The committee said it would examine the Mayor’s knife crime strategy, including the effectiveness of social media and advertising campaigns and the knife detection wands being offered to schools in London.
Details of the review comes after a 44 per cent surge in murders in London, with the Met revealing there were at least six more stabbings last night.
Four teenage boys were among those knifed in separate attacks across the city:
Two teenagers, aged 16 and 18, were stabbed just after 3pm in the Nightingale Estate in Hackney;
Another boy, also 16, suffered stab wounds in his arm after an altercation on The Embankment in Twickenham;
At 5pm, police were called to Beresford Square in Woolwich where an 18-year-old man was stabbed in the leg in a fight. A man was arrested on suspicion of possession of an offensive weapon and taken to a south London police station, where he remains in custody;
A man aged 27 was stabbed outside West Croydon railway station at 6pm;
A 21-year-old man was stabbed in a doorstep burglary at his home in Greenwich at around 11.30pm;
None of those attacked are believed to be seriously injured.
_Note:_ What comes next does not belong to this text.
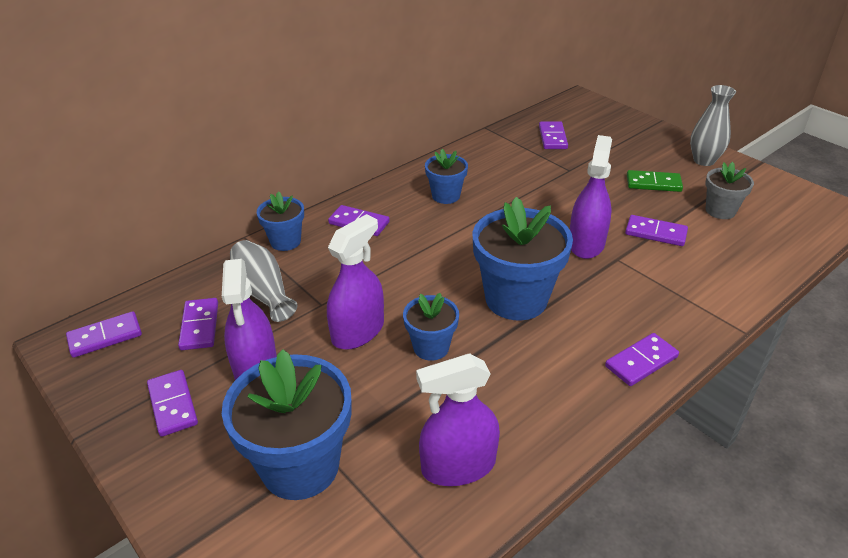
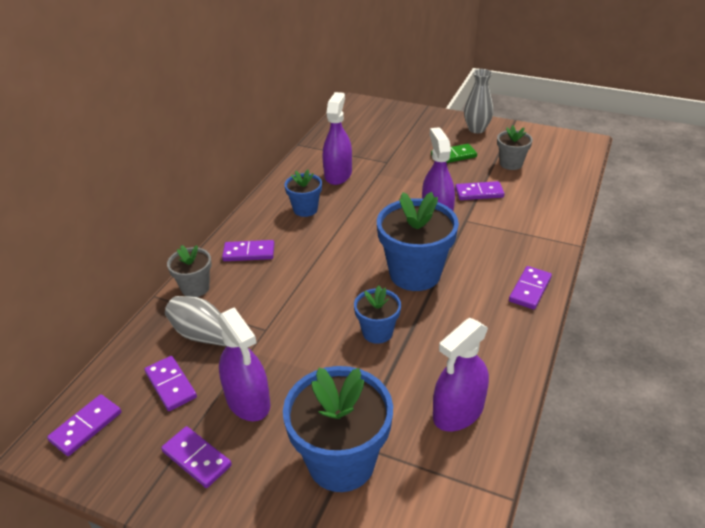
camera: 25 degrees left, 0 degrees up
blue flower pot [257,191,304,251] -> grey flower pot [167,245,212,297]
purple spray bottle [327,214,384,350] -> purple spray bottle moved to [323,92,352,185]
purple domino [539,121,568,149] -> none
Witnesses to the Hackney attack said a 16-year-old boy was dragged from a moped and set upon by up to eight youths said to be armed with machetes.
One resident said: “The boy was on a moped was going around the park and he got jumped by another group.
“They pulled him off the moped and it went from there. There were seven or eight guys around the boy on the floor. They had these long machetes.
“I came out of my flat and shouted ‘stop it’. They stood still and dropped the machetes to their sides. I think I may have saved his life.”
Police said officers found an 18-year-old man a short distance away suffering from a serious leg injury. He was also taken to hospital for treatment.
Today Tory London Assembly member Steve O’Connell, chairman of the Police and Crime Committee, said: “The Mayor and the Met need to take hold of the situation. We are determined to find out what is working and what is not.”
He added: “Enough is enough. Where is the evidence that the Mayor’s new taskforce is working? Did the Met take its eye off the ball on gun-related crime? Londoners deserve urgent answers.
“We need to unite and say this senseless killing must stop. We cannot have a summer of violence and bloodshed. The Mayor and the Met need to prove they can stop this surge.”
He questioned poster campaigns’ effectiveness, saying : “Violent criminals don’t watch adverts from the Mayor about knife crime. Many young people now live in a culture of fear and feel at risk. They want more than an ad campaign, they want to know concrete steps are being taken to protect them.”
A spokesperson for the Mayor of London said keeping Londoners safe was his top priority but said London’s police service was “overstretched and under-resourced.”
She said : “ Violent crime has been rising across the country since 2014 and the Government is failing in their basic duty to keep people safe – imposing cuts of £1 billion on the Met Police which risk sending police numbers to historically low levels. The Home Office’s own evidence shows you cannot keep cutting without consequences, and violent crime devastates communities and ruins lives.
“The Mayor is doing all he can to compensate for the failure of ministers. City Hall is investing an extra £110 million in the Met to keep police numbers as high as possible, and has also set up a new £45 million Young Londoners Fund to help tackle the causes of violent crime and support young people to turn away from criminality.
"Sadiq refuses to accept that nothing can be done to stem the appalling tide of violent killings we are seeing on our streets and together with the police, community groups, victims and their families and Londoners, will continue to work ceaselessly to tackle violent crime.”